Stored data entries
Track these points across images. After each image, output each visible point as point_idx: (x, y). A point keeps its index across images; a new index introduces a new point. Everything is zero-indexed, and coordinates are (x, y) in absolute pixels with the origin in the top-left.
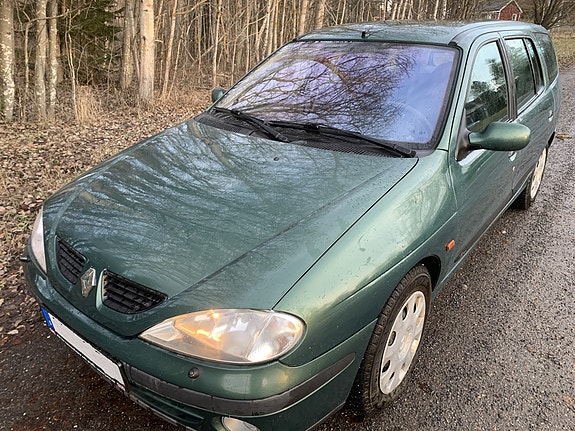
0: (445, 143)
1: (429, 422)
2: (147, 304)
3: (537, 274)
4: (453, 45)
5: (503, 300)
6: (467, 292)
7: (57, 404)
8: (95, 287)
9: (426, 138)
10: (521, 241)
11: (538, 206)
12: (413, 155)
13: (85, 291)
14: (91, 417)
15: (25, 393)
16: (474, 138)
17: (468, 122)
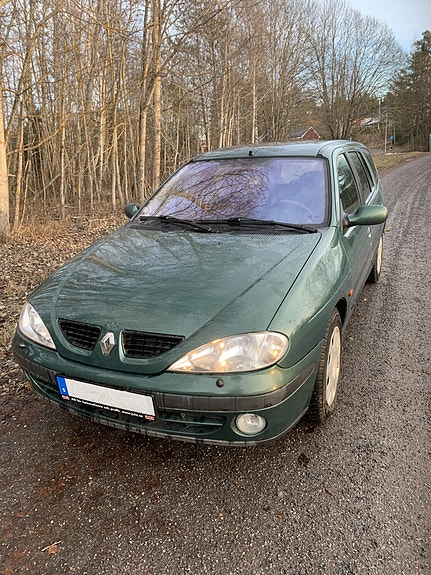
0: (334, 222)
1: (360, 423)
2: (168, 347)
3: (398, 324)
4: (320, 156)
5: (381, 343)
6: (353, 342)
7: (64, 468)
8: (117, 345)
9: (321, 220)
10: (379, 304)
11: (382, 279)
12: (316, 232)
13: (105, 351)
14: (100, 470)
15: (30, 466)
16: (351, 217)
17: (344, 209)
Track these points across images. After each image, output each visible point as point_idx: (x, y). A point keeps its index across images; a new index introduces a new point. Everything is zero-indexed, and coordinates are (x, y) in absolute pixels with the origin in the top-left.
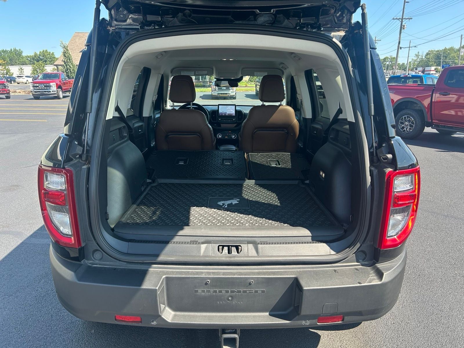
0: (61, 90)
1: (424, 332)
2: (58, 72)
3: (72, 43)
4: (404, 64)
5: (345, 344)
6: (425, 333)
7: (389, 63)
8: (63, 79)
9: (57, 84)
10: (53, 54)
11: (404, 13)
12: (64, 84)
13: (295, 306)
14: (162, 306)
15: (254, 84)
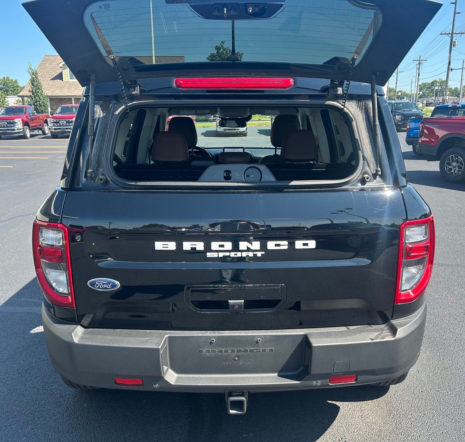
0: (28, 128)
1: (454, 400)
2: (23, 105)
3: (41, 68)
4: (457, 88)
5: (366, 414)
6: (456, 401)
7: (439, 88)
8: (30, 114)
9: (23, 120)
10: (16, 82)
11: (455, 27)
12: (32, 120)
13: (305, 365)
14: (165, 368)
15: (270, 117)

◆ WORK ITEM: Print all of the data above verbatim, leaving out the pictures.

◆ TASK RESULT:
Track these points across images. After each image, output each visible point as point_idx: (x, y). A point keeps its index across images; a new index introduces a new point. Everything is zero-indexed, and coordinates are (x, y) in absolute pixels with the origin in the top-left.
0: (445, 143)
1: (429, 422)
2: (147, 304)
3: (537, 274)
4: (453, 45)
5: (503, 300)
6: (467, 292)
7: (57, 404)
8: (95, 287)
9: (426, 138)
10: (521, 241)
11: (538, 206)
12: (413, 155)
13: (85, 291)
14: (91, 417)
15: (25, 393)
16: (474, 138)
17: (468, 122)
0: (334, 222)
1: (360, 423)
2: (168, 347)
3: (398, 324)
4: (320, 156)
5: (381, 343)
6: (353, 342)
7: (64, 468)
8: (117, 345)
9: (321, 220)
10: (379, 304)
11: (382, 279)
12: (316, 232)
13: (105, 351)
14: (100, 470)
15: (30, 466)
16: (351, 217)
17: (344, 209)
Track these points across images. After each image, output each visible point as point_idx: (x, y). A point keeps its index across images; a new index introduces a new point. Everything is zero-indexed, and coordinates are (x, y) in absolute pixels with the origin in the top-left.
0: (61, 90)
1: (424, 332)
2: (58, 72)
3: (72, 43)
4: (404, 64)
5: (345, 344)
6: (425, 333)
7: (389, 63)
8: (63, 79)
9: (57, 84)
10: (53, 54)
11: (404, 13)
12: (64, 84)
13: (295, 306)
14: (162, 306)
15: (254, 84)
0: (28, 128)
1: (454, 400)
2: (23, 105)
3: (41, 68)
4: (457, 88)
5: (366, 414)
6: (456, 401)
7: (439, 88)
8: (30, 114)
9: (23, 120)
10: (16, 82)
11: (455, 27)
12: (32, 120)
13: (305, 365)
14: (165, 368)
15: (270, 117)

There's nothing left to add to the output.